Vu le mémoire en réponse du délégué du Gouvernement déposé au greffe de la Cour administrative le 3 mars 2005 ;

Vu le mémoire en réplique déposé au greffe de la Cour administrative le 4 avril 2005 par l’appelante ;

Vu les pièces versées en cause et notamment le jugement entrepris ;

Ouï le conseiller en son rapport et Monsieur le délégué du Gouvernement Guy Schleder en ses plaidoiries.

Par requête, inscrite sous le numéro 18181 du rôle et déposée au greffe du tribunal administratif le 7 juin 2004, Madame XXX XXX a fait introduire un recours tendant à l’annulation, sinon à la réformation de l’arrêté du ministre du Travail et de l’Emploi du 29 mars 2004, portant refus du permis de travail par elle sollicitée en tant que femme de ménage auprès de XXX, demeurant à XXX.

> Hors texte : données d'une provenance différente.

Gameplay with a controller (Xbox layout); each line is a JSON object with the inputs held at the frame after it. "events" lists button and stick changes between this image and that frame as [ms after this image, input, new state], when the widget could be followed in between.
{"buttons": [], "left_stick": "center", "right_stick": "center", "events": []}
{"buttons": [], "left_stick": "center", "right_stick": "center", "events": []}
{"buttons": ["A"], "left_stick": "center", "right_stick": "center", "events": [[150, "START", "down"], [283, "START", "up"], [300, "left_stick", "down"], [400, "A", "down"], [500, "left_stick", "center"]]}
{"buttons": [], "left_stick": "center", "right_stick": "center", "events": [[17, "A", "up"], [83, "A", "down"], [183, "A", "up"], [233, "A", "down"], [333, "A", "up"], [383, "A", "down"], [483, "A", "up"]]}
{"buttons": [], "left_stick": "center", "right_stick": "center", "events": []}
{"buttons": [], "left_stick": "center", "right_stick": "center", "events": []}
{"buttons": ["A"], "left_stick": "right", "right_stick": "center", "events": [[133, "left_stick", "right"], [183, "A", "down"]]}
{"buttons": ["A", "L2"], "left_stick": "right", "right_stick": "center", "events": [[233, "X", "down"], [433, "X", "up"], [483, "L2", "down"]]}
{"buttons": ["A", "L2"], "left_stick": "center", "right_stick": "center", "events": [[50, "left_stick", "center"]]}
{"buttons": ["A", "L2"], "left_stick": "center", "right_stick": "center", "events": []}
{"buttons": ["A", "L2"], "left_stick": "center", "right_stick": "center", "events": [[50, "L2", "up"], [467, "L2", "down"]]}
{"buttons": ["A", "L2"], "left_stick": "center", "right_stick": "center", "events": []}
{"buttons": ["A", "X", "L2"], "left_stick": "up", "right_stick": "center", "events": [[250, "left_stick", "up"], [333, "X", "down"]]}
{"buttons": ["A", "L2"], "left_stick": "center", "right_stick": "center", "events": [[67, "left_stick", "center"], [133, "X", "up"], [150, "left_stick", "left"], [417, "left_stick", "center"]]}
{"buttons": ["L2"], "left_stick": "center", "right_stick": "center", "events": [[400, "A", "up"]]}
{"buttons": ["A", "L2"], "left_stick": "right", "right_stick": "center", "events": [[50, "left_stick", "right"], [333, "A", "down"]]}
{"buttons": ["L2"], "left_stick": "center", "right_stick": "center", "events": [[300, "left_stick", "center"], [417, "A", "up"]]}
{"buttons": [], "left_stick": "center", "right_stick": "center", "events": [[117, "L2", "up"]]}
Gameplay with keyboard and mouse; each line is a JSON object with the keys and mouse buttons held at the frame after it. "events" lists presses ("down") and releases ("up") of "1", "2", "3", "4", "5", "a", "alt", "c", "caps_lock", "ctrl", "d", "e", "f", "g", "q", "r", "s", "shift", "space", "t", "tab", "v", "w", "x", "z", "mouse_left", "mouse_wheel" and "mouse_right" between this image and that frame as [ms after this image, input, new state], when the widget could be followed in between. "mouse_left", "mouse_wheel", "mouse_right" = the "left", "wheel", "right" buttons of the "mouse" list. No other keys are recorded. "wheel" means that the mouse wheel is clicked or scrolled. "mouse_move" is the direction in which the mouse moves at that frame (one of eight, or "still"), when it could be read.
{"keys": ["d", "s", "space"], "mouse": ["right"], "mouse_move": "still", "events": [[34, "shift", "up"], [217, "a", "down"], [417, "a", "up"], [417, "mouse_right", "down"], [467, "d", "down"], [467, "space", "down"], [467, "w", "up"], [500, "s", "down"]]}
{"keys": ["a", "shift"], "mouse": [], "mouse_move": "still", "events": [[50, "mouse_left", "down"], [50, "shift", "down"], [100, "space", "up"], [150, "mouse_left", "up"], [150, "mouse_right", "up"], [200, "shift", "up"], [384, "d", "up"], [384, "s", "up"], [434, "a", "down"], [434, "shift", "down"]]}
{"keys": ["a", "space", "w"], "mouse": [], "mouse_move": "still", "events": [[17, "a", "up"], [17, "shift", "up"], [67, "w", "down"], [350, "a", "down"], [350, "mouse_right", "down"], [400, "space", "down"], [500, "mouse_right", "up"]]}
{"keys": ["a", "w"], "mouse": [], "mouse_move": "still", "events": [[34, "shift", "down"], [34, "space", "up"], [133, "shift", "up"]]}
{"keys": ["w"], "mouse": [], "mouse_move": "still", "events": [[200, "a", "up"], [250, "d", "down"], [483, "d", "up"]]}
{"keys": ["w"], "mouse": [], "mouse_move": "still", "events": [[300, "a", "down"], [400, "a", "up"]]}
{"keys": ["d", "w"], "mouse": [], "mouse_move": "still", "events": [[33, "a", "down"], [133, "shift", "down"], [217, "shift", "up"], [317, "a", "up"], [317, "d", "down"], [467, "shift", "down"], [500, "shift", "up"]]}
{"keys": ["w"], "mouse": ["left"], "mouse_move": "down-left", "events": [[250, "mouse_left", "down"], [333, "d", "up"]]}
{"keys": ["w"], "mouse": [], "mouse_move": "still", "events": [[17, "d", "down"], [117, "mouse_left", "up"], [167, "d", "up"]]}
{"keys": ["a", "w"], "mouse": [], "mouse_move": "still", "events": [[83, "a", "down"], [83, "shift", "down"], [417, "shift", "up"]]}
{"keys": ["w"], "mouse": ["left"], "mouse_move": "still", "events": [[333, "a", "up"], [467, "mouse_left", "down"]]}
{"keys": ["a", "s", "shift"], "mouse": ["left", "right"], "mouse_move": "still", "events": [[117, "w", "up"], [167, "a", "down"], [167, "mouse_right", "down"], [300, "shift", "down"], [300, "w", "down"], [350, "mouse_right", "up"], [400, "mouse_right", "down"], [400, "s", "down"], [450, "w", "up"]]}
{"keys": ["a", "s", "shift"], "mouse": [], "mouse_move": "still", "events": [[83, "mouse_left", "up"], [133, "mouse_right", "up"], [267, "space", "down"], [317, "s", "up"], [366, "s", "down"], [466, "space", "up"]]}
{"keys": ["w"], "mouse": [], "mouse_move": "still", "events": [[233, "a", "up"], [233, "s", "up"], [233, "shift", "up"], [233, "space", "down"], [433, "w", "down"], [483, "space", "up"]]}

Par jugement rendu le 5 janvier 2005, le tribunal administratif, première chambre, statuant contradictoirement, s’est déclaré incompétent pour connaître du recours en réformation, a reçu le recours en annulation en la forme et, au fond, l’a déclaré non justifié et en a débouté l’actuelle appelante.

Les premiers juges ont justifié leur décision en écartant tout d’abord le reproche d’une indication insuffisante des motifs dans la décision litigieuse et en constatant qu’à défaut d’une déclaration formelle et explicite de la vacance du poste pour lequel le permis de travail a été sollicité, conformément à l’article 10(2) du règlement grand-ducal modifié du 12 mai 1972 déterminant les mesures applicables pour l’emploi des travailleurs étrangers sur le territoire du Grand-Duché de Luxembourg, tel qu’introduit par le règlement grand-ducal du 29 avril 1999, la décision critiquée a valablement pu se baser sur ce motif pour refuser le permis de travail à l’actuelle appelante, étant entendu que le texte réglementaire précité ne précise pas dans le chef de quelle partie, salarié ou employeur, le fait de la non-

déclaration formelle et explicite de la vacance de poste doit être vérifié.

En date du 3 février 2005, Maître Claudia Monti, avocat à la Cour, a déposé une requête d’appel en nom et pour compte de Madame XXX XXX, inscrite sous le numéro 19247C du rôle, par laquelle la partie appelante sollicite la réformation du premier jugement.

A l’appui de sa requête d’appel, l’appelante reproche tout d’abord au tribunal administratif d’avoir écarté son moyen invoqué en première instance et tiré de la violation de l’article 6 du règlement grand-ducal du 8 juin 1979 relatif à la procédure à suivre par les administrations relevant de l’Etat et des communes, en ce que la motivation de la décision litigieuse serait « purement stéréotype et abstraite » et ne ferait que reprendre à la lettre une formulation standard utilisée dans de nombreuses autres décisions de refus de délivrance d’un permis de travail. Elle estime plus particulièrement que le ministre du Travail et de l’Emploi, en procédant de la sorte, n’aurait pas effectué un examen de sa situation individuelle et concrète, de sorte qu’il y aurait lieu de réformer le jugement entrepris et d’annuler la décision critiquée pour violation de l’article 6 précité.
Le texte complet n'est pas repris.